Directions ▸ Format the data as a Markdown table with the columns Row and Line, starting at the first line and ending at the line that contains "не изменились и". Give each line a row number and omit blank lines.

─── Extracted data

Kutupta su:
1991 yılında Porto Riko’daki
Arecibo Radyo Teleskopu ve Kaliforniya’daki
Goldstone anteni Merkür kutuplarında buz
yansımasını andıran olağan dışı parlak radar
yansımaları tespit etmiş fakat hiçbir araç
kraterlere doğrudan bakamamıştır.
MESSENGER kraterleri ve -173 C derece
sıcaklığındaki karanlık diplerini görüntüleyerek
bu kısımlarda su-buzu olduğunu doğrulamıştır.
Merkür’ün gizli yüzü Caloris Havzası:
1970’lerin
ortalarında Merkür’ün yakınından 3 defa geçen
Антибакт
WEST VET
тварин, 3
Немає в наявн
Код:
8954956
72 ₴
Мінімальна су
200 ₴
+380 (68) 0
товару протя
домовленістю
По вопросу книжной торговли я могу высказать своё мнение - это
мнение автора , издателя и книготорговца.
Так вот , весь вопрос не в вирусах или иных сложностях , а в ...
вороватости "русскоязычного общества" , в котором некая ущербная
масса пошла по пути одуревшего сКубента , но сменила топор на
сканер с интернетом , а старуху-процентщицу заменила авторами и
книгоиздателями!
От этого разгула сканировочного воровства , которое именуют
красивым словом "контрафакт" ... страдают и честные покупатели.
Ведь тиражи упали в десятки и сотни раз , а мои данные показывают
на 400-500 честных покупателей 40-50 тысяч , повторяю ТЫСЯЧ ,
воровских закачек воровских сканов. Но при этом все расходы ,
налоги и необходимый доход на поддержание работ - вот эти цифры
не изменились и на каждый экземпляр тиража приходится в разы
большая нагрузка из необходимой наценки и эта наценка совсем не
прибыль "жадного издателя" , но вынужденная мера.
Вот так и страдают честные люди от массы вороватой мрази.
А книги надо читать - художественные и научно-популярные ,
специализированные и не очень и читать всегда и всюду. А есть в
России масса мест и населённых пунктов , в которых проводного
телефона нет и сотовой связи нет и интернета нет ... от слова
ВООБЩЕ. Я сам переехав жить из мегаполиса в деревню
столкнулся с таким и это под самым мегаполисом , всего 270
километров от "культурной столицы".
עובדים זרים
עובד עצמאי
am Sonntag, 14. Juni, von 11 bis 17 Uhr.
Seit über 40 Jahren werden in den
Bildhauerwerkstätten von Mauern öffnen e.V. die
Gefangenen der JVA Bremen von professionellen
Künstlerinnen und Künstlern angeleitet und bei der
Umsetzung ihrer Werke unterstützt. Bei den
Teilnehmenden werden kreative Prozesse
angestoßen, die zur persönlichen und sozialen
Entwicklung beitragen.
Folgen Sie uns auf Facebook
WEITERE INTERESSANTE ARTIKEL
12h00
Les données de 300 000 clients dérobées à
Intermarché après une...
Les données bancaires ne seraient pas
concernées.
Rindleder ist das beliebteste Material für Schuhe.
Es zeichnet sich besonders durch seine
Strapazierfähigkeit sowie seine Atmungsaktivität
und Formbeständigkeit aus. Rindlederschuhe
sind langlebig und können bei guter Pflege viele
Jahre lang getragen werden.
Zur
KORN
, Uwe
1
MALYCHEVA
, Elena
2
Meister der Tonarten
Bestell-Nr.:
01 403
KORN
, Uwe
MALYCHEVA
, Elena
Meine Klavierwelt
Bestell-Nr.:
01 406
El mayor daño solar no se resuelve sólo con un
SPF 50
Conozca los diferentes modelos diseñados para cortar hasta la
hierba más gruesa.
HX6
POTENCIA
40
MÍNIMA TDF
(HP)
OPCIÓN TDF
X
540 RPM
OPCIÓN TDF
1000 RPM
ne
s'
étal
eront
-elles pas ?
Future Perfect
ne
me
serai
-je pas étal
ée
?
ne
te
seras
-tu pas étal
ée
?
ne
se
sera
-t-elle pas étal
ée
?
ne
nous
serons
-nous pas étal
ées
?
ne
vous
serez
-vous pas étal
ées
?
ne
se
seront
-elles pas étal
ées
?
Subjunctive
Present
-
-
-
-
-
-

──────

Solution to this task ▸
| Row | Line |
|---|---|
| 1 | Kutupta su: |
| 2 | 1991 yılında Porto Riko’daki |
| 3 | Arecibo Radyo Teleskopu ve Kaliforniya’daki |
| 4 | Goldstone anteni Merkür kutuplarında buz |
| 5 | yansımasını andıran olağan dışı parlak radar |
| 6 | yansımaları tespit etmiş fakat hiçbir araç |
| 7 | kraterlere doğrudan bakamamıştır. |
| 8 | MESSENGER kraterleri ve -173 C derece |
| 9 | sıcaklığındaki karanlık diplerini görüntüleyerek |
| 10 | bu kısımlarda su-buzu olduğunu doğrulamıştır. |
| 11 | Merkür’ün gizli yüzü Caloris Havzası: |
| 12 | 1970’lerin |
| 13 | ortalarında Merkür’ün yakınından 3 defa geçen |
| 14 | Антибакт |
| 15 | WEST VET |
| 16 | тварин, 3 |
| 17 | Немає в наявн |
| 18 | Код: |
| 19 | 8954956 |
| 20 | 72 ₴ |
| 21 | Мінімальна су |
| 22 | 200 ₴ |
| 23 | +380 (68) 0 |
| 24 | товару протя |
| 25 | домовленістю |
| 26 | По вопросу книжной торговли я могу высказать своё мнение - это |
| 27 | мнение автора , издателя и книготорговца. |
| 28 | Так вот , весь вопрос не в вирусах или иных сложностях , а в ... |
| 29 | вороватости "русскоязычного общества" , в котором некая ущербная |
| 30 | масса пошла по пути одуревшего сКубента , но сменила топор на |
| 31 | сканер с интернетом , а старуху-процентщицу заменила авторами и |
| 32 | книгоиздателями! |
| 33 | От этого разгула сканировочного воровства , которое именуют |
| 34 | красивым словом "контрафакт" ... страдают и честные покупатели. |
| 35 | Ведь тиражи упали в десятки и сотни раз , а мои данные показывают |
| 36 | на 400-500 честных покупателей 40-50 тысяч , повторяю ТЫСЯЧ , |
| 37 | воровских закачек воровских сканов. Но при этом все расходы , |
| 38 | налоги и необходимый доход на поддержание работ - вот эти цифры |
| 39 | не изменились и на каждый экземпляр тиража приходится в разы |